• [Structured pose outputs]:

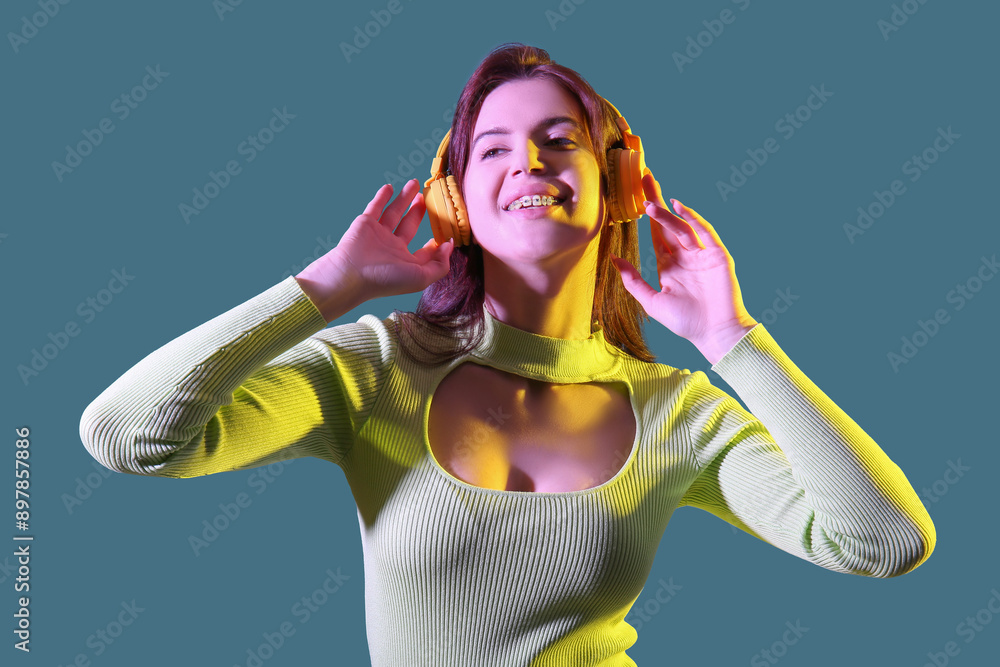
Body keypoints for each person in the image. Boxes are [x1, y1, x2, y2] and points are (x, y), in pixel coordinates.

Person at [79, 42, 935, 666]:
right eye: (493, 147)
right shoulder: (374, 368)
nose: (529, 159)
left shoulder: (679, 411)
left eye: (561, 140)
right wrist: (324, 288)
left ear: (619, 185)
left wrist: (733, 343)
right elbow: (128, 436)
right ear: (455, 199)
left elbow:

• [Aim of the task]: Copy the lines above exactly and exclude every image.

• [Answer for this exercise]:
Body keypoints for each person in the image. Boxes are [x1, y1, x2, y2] and points are (x, y), in pixel coordinates.

Person at [79, 42, 935, 666]:
right eye: (493, 147)
right shoulder: (374, 368)
nose: (529, 159)
left shoulder: (679, 411)
left eye: (561, 140)
right wrist: (324, 288)
left ear: (619, 185)
left wrist: (733, 343)
right elbow: (128, 436)
right ear: (455, 199)
left elbow:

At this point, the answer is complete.